▶ **Exercise set**:
a: Reproduce the forum thread below word for word, between "Other visual effects" and "Java games rock!", inclusive.
b: Answer these questions from the forum thread below:
(i) According to the opening line, what are visual effects unrelated to animation mostly based on nowadays?
(ii) On what date and at what time was Reply #7 posted?
(iii) In the factory example, who finds that the space they meant to use for their cables is already taken, and who took it?

Other visual effects that are not related to animation are nowerdays mostly based on shaders or particle engines, which don't need an hierarchical object model at all.

Mathias - I Know What [you] Did Last Summer!
Offline quintesse

Junior Devvie




Java games rock!


« Reply #7 - Posted 2006-09-27 11:12:41 »

Quote
a scenegraph approach to building an aircraft carrier would be crazy, but it's probably the best way to organize the drawings and plans

I have the feeling you think things like this are much more hierarchical than they really are. I once worked for a research instute that was investigating exactly that problem: how to manage all the information that is available when constructing large ships and buildings.

You might think there are plans that cover the entire project from the biggest level up to the tiniest details but that just isn't true (although this was many years ago, the situation might have changed although I doubt it has changed much). There are drawings for a ship's hull structure and there are diagrams for the ship's engine and designs for the interior of the ship's cabins but it is extremely unlikely you will see this information together in any meaningfull way. They might refer to eachother but that's just about it.

It was one of the problems they were trying to resolve in the institute I talked about: in practise it happens a lot that while designing a factory for example, that when the electricians come in that they find out that the guys who put in the plumbing have already used the space they had thought they could use for their cables. The idea was that if you have one enormous information model that contains every last bit of information you could prevent that kind of problems but it turned out that making such a model is extremely difficult (and we're not even thinking about the real world problems of convincing all the contractors to use the system!).

Yeah, this has nothing to do with 3D graphics  Wink

If there is a moral to this story it probably is: don't try to over-design what you are trying to build. Use object trees and scene graphs where they make sense, don't try too hard to make this one super-model that will fit everything that you're trying to do.
Offline skytomorrownow

Junior Devvie





« Reply #8 - Posted 2006-09-27 15:05:40 »

Quote
If there is a moral to this story it probably is: don't try to over-design what you are trying to build. Use object trees and scene graphs where they make sense, don't try too hard to make this one super-model that will fit everything that you're trying to do.

▶ **Provided data**:

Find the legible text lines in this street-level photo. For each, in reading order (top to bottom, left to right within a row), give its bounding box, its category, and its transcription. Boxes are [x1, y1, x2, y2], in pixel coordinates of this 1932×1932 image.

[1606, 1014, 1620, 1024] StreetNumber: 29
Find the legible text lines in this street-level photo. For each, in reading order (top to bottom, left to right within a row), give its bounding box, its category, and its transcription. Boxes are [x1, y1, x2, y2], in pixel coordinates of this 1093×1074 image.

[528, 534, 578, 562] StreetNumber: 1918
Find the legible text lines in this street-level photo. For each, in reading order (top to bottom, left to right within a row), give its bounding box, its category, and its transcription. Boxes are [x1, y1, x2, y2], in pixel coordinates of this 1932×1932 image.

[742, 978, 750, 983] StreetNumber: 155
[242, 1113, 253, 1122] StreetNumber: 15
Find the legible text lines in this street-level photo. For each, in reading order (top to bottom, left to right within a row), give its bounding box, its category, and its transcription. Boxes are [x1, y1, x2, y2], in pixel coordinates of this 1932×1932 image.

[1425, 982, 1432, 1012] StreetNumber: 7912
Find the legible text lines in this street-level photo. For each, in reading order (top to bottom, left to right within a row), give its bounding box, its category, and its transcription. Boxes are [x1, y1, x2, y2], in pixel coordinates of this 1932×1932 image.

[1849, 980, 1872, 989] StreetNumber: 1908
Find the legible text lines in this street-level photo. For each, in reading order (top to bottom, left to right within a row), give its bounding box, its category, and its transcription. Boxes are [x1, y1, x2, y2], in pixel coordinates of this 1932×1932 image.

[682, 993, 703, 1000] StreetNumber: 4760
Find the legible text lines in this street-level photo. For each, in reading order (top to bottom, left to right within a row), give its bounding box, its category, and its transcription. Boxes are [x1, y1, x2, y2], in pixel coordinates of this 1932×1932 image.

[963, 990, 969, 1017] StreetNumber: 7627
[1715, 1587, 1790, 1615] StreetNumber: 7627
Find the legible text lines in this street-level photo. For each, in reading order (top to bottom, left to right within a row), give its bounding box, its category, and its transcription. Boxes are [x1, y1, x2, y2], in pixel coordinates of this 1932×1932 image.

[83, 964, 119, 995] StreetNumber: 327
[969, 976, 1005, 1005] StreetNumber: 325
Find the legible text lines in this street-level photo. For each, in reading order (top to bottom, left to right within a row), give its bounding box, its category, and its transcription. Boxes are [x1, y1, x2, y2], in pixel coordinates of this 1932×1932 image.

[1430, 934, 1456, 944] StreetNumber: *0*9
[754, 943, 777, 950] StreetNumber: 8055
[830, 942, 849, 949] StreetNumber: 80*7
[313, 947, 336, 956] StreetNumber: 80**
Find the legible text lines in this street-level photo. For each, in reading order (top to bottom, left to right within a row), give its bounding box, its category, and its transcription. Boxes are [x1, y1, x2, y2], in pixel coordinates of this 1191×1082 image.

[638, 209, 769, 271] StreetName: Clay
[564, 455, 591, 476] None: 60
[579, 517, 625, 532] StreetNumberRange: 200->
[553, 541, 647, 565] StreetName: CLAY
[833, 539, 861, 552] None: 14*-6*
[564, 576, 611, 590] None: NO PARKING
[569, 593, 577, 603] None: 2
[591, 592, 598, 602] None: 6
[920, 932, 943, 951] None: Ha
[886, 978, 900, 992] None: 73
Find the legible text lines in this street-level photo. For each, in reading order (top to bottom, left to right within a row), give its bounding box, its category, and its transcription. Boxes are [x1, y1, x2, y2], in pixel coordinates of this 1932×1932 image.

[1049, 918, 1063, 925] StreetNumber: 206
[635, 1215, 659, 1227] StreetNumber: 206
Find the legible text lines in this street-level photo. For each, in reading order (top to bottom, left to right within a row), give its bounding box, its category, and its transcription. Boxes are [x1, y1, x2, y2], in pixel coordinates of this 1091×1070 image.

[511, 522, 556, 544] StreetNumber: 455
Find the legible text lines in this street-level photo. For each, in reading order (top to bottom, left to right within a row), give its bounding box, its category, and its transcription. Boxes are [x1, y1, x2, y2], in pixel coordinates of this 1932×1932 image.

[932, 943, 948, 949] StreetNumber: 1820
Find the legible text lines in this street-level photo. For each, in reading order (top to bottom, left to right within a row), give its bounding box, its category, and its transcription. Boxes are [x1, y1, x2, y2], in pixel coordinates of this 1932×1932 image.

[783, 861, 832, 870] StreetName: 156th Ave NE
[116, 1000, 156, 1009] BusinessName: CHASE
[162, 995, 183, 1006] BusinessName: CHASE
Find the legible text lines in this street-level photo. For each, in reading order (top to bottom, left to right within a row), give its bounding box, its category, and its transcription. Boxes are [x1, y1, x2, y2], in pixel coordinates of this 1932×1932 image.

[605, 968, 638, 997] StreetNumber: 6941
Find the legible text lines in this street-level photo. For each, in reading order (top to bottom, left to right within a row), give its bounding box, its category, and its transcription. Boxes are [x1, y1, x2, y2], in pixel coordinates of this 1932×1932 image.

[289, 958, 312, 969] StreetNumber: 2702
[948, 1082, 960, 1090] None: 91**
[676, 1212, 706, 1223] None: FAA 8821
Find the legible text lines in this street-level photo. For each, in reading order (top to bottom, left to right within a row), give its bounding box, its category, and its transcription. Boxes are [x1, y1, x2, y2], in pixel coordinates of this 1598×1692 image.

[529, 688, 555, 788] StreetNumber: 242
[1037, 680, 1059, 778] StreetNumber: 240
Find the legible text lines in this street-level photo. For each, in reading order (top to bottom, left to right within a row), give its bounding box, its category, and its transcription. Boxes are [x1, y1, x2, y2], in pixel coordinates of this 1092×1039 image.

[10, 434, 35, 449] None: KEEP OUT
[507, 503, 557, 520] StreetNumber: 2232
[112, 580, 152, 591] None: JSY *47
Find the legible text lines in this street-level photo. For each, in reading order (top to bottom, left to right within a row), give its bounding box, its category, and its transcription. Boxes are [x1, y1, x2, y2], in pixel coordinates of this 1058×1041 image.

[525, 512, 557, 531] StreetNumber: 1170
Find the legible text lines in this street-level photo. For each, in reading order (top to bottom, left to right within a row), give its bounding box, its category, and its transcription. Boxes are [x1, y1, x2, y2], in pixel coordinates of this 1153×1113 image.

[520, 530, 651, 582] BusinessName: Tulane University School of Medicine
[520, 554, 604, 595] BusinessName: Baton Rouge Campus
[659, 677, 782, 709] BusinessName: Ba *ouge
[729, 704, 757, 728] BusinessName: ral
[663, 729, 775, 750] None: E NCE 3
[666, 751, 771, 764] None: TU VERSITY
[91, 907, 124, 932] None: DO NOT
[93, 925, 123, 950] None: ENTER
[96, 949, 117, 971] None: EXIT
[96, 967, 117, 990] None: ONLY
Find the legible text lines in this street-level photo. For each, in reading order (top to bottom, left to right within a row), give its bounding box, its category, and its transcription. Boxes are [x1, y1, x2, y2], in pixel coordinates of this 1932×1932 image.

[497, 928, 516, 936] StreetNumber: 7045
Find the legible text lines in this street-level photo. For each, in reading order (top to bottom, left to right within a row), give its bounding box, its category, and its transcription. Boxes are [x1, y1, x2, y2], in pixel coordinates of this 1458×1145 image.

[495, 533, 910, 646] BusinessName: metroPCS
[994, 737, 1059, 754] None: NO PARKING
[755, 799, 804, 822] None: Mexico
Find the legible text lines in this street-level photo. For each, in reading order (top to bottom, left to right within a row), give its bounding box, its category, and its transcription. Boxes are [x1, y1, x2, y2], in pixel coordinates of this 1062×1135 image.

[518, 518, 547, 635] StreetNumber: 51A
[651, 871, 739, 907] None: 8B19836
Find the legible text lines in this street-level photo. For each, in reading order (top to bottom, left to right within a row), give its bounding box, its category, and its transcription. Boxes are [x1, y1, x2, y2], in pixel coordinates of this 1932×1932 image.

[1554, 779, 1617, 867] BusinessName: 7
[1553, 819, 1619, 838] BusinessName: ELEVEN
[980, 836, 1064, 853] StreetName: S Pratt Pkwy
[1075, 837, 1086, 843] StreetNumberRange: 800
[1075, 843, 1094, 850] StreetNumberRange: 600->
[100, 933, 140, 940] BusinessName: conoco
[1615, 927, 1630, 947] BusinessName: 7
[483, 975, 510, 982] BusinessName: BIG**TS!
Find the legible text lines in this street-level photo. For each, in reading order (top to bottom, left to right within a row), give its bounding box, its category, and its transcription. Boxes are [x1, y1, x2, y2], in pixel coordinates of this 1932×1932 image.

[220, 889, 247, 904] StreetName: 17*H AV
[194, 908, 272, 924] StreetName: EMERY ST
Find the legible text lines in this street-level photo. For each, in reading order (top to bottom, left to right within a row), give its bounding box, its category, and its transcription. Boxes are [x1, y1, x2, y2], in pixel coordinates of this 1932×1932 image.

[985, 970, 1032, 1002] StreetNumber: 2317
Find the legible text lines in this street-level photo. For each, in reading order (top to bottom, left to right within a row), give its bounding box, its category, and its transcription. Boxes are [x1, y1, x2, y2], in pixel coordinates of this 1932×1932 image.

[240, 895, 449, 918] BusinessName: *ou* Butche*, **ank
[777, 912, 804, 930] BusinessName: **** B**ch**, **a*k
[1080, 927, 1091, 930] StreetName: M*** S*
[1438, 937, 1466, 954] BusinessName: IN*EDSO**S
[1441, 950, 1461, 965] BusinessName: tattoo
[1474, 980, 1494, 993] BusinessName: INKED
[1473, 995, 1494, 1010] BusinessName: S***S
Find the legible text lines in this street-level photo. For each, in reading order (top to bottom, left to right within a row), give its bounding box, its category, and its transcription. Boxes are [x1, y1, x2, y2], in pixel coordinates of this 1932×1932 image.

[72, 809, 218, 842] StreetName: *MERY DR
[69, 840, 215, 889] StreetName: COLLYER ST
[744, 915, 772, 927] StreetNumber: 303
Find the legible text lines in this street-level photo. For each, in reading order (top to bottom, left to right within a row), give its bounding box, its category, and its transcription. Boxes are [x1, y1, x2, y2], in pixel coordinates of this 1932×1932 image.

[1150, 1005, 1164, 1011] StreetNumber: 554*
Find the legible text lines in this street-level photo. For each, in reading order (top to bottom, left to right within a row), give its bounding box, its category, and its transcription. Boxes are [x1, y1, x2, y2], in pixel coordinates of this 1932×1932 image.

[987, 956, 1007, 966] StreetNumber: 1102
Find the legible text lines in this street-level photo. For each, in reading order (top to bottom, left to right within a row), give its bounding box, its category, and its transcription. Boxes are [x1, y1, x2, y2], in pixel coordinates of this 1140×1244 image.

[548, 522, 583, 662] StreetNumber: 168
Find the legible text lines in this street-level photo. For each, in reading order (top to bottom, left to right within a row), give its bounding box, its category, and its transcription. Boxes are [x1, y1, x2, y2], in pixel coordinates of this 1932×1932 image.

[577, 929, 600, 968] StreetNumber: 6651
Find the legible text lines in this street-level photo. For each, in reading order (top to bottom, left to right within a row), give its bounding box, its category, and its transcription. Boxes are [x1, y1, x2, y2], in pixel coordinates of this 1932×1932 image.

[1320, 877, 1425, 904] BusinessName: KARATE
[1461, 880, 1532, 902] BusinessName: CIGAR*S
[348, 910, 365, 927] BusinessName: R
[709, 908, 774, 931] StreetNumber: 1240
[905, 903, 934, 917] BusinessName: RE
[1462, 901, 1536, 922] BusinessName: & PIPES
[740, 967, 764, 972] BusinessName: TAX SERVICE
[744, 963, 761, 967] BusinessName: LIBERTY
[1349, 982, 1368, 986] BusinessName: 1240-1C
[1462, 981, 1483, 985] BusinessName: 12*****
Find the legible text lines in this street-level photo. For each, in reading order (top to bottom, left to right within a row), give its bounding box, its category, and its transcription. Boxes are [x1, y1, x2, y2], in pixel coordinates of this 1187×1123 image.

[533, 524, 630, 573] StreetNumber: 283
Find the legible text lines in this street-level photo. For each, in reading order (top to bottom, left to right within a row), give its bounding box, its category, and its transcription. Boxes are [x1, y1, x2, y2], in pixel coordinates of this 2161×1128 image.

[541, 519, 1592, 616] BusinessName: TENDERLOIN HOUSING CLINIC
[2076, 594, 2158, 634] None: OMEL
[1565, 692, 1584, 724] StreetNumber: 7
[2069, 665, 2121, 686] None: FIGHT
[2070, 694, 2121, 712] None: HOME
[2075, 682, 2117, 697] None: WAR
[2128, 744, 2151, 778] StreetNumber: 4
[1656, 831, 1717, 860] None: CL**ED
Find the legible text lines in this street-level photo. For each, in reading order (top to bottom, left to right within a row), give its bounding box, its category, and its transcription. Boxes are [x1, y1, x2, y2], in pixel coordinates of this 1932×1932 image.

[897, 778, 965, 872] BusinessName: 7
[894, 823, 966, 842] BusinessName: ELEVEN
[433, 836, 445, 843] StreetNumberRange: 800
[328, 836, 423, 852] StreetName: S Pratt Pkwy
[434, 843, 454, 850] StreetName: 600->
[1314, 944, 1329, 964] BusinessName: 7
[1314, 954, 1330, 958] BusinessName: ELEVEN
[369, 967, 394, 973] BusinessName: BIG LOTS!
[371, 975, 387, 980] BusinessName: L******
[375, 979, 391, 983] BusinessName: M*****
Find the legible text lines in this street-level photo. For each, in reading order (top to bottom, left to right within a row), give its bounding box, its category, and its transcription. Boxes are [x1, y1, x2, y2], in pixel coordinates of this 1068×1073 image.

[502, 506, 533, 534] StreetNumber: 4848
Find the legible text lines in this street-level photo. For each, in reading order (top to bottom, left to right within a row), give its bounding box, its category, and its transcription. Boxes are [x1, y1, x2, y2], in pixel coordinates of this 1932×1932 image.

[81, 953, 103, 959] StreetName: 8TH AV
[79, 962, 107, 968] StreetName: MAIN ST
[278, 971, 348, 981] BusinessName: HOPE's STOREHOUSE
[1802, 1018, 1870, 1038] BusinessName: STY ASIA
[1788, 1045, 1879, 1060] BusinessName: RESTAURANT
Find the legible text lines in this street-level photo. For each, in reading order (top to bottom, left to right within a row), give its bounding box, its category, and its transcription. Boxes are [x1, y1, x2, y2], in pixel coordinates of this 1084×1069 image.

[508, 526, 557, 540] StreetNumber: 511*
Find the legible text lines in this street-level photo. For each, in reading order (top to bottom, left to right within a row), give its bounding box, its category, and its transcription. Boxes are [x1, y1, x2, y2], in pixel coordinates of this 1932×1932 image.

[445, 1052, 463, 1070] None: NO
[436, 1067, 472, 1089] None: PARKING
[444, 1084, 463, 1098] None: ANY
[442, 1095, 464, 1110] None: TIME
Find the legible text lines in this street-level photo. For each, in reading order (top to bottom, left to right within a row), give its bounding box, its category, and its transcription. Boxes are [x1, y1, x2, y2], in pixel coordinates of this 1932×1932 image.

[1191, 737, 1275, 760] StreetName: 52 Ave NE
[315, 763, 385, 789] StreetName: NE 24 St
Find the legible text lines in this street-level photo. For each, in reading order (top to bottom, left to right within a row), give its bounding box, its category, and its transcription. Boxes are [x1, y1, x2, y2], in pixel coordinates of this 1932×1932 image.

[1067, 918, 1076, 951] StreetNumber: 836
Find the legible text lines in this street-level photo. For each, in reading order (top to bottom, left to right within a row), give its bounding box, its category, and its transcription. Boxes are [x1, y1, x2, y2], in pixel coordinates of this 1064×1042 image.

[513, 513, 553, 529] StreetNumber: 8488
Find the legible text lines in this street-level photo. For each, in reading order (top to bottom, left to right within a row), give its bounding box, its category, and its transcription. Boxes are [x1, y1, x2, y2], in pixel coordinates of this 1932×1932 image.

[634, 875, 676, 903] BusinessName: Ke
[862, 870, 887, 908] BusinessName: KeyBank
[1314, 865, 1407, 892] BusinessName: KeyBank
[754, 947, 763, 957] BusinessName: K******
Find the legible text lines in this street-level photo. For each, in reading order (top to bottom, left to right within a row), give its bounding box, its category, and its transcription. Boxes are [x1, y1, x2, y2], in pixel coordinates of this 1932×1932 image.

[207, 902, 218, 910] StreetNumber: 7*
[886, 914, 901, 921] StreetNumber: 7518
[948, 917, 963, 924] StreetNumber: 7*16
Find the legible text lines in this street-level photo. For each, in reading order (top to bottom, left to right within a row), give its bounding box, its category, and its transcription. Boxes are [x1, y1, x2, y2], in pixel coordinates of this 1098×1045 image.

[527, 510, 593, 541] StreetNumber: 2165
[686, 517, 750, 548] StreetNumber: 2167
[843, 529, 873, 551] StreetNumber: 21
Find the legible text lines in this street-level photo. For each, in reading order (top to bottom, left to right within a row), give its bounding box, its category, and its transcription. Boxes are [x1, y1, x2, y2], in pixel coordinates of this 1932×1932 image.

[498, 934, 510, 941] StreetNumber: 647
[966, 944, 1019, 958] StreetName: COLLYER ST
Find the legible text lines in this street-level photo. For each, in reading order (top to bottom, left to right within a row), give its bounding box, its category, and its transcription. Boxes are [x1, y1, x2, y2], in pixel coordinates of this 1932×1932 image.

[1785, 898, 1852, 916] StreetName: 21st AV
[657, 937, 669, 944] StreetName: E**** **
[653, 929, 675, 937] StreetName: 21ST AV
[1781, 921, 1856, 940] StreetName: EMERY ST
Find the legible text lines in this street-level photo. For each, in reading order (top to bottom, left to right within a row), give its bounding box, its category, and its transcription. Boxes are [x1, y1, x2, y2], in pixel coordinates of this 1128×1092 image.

▶ **Outputs in order**:
a:
Other visual effects that are not related to animation are nowerdays mostly based on shaders or particle engines, which don't need an hierarchical object model at all.

Mathias - I Know What [you] Did Last Summer!
Offline quintesse

Junior Devvie




Java games rock!

b:
(i) Shaders or particle engines.
(ii) 2006-09-27, at 11:12:41.
(iii) The electricians find it taken by the people who put in the plumbing.